Friday, October 21, 2011

On the Grid (nonfiction)

Look around your house, apartment, or dorm on this Fun Friday.
Do you know the exact route that water takes to get to your faucet?
Where does it all go when you flush?
How do phone signals follow your cellphone as you travel?
What are all those lines up on your utility poles?

Scott Huler, the 2011 Piedmont Laureate for Creative Non-Fiction, wondered about all that, too. His curiosity about the many infrastructure systems that keep our towns and cities running became this interesting and easy-reading book.

Travel around Huler's hometown as you educate yourself about the grids and services that keep our level of civilization...civilized. (and watch what you flush!)
**kmm

Book info: On the Grid: A Plot of Land, An Average Neighborhood, and the Systems that Make Our World Work / Scott Huler. Rodale Books, 2010 (paperback 2011). [author's website] [publisher site] [author interview]

Recommendation: What's under those manhole covers? Why are there so many different wires on the utility poles? How do cities get drinking water to every faucet?

Looking around his home in Raleigh, North Carolina, Scott Huler decided to trace all the service grids that bring safe drinking water and reliable electricity, take away unwanted stormwater and wastes, provide communication and entertainment and transportation.

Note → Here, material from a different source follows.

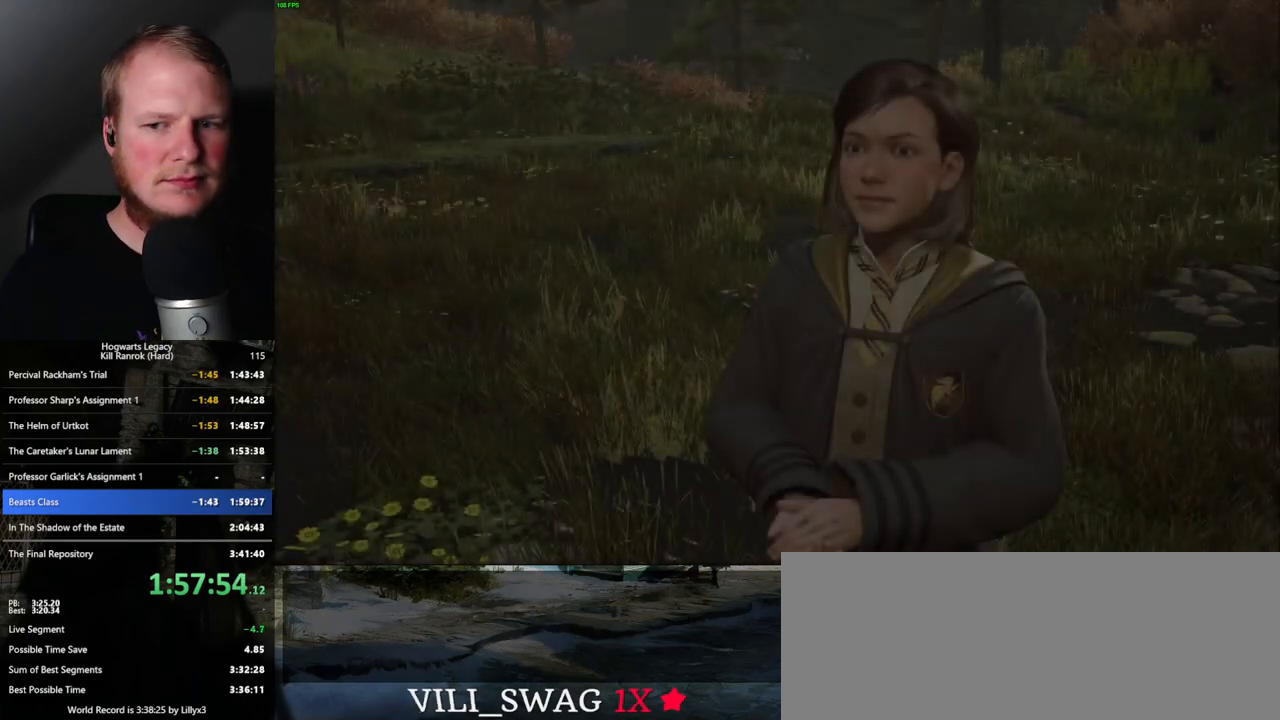
{"keys": [], "mouse": ["wheel"], "events": [[17, "mouse_wheel", "up"], [50, "mouse_wheel", "down"], [83, "mouse_wheel", "up"], [83, "q", "down"], [100, "mouse_wheel", "down"], [100, "space", "down"], [133, "mouse_wheel", "up"], [150, "q", "up"], [167, "space", "up"], [250, "q", "down"], [267, "space", "down"], [333, "q", "up"], [333, "space", "up"], [367, "mouse_wheel", "down"], [400, "mouse_wheel", "up"], [400, "q", "down"], [400, "space", "down"], [417, "mouse_wheel", "down"], [433, "mouse_wheel", "up"], [483, "q", "up"], [483, "space", "up"], [500, "mouse_wheel", "down"]]}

Investigating one system at a time, Huler discusses land surveying, the water cycle (raincloud to river to raincloud), drinking water delivery and wastewater treatment, roads for vehicles and pedestrians, electricity generation and transmission, landline and cellular telephone services, cable and internet, garbage and recycling, and mass transit.

It takes lots of engineers, planning, technicians, and maintenance to keep these essential infrastructure services going. This raises questions about supply and demand, capacity and upgrades, and how everything gets paid for.

An interesting book that will have readers looking appreciatively at the services and utilities they use every day - and being more careful about what goes into their wastewater and stormwater systems!